[Your task] I'd like the entries repeated exactly, pictures omitted.

[Excerpts from a dataset]
****************************************
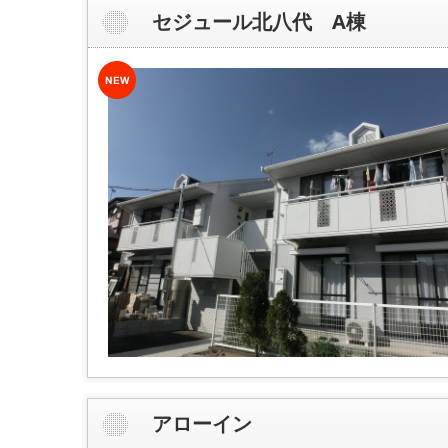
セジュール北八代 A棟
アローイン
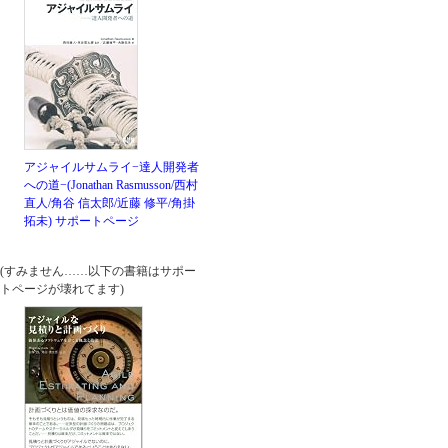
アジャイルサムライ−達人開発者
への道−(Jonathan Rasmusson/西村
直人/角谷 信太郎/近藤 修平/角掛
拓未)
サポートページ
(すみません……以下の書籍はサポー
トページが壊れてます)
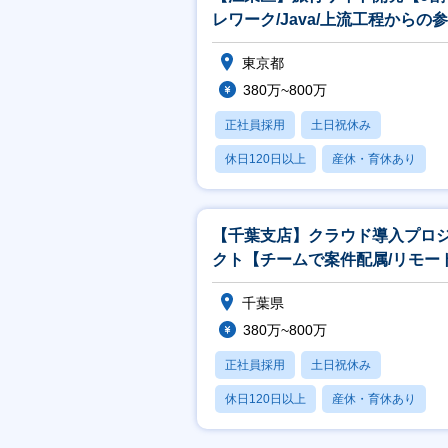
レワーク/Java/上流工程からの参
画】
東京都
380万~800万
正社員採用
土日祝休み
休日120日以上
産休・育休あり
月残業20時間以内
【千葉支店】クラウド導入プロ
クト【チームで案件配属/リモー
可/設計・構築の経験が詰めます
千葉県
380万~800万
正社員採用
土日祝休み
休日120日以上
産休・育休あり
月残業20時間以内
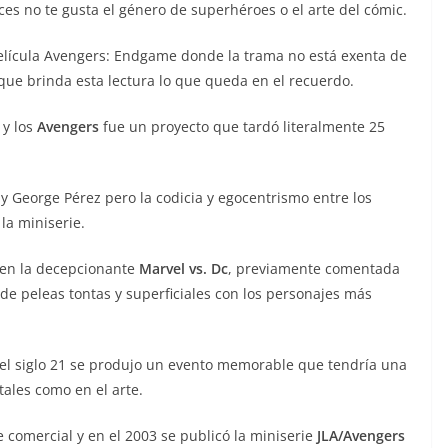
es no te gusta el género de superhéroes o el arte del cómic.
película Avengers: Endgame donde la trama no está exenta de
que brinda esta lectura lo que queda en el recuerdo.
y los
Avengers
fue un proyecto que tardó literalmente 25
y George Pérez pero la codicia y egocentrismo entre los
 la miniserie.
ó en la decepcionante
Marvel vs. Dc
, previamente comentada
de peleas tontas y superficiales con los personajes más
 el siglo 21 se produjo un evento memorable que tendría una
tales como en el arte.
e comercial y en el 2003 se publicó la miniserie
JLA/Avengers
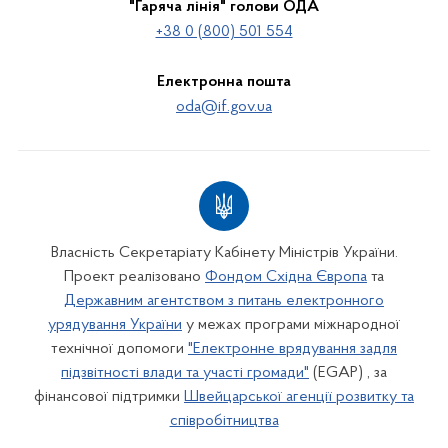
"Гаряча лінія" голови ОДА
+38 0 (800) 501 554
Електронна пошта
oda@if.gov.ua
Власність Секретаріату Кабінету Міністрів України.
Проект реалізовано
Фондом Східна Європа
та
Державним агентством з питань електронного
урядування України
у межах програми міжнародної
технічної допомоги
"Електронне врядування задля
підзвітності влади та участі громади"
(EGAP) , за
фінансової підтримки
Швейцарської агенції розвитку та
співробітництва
****************************************
[Task solution]
セジュール北八代 A棟
アローイン
アジャイルサムライ−達人開発者
への道−(Jonathan Rasmusson/西村
直人/角谷 信太郎/近藤 修平/角掛
拓未)
サポートページ
(すみません……以下の書籍はサポー
トページが壊れてます)
レワーク/Java/上流工程からの参
画】
東京都
380万~800万
正社員採用
土日祝休み
休日120日以上
産休・育休あり
月残業20時間以内
【千葉支店】クラウド導入プロ
クト【チームで案件配属/リモー
可/設計・構築の経験が詰めます
千葉県
380万~800万
正社員採用
土日祝休み
休日120日以上
産休・育休あり
月残業20時間以内
es no te gusta el género de superhéroes o el arte del cómic.
película Avengers: Endgame donde la trama no está exenta de
que brinda esta lectura lo que queda en el recuerdo.
y los
Avengers
fue un proyecto que tardó literalmente 25
y George Pérez pero la codicia y egocentrismo entre los
 la miniserie.
ó en la decepcionante
Marvel vs. Dc
, previamente comentada
de peleas tontas y superficiales con los personajes más
 el siglo 21 se produjo un evento memorable que tendría una
tales como en el arte.
e comercial y en el 2003 se publicó la miniserie
JLA/Avengers
"Гаряча лінія" голови ОДА
+38 0 (800) 501 554
Електронна пошта
oda@if.gov.ua
Власність Секретаріату Кабінету Міністрів України.
Проект реалізовано
Фондом Східна Європа
та
Державним агентством з питань електронного
урядування України
у межах програми міжнародної
технічної допомоги
"Електронне врядування задля
підзвітності влади та участі громади"
(EGAP) , за
фінансової підтримки
Швейцарської агенції розвитку та
співробітництва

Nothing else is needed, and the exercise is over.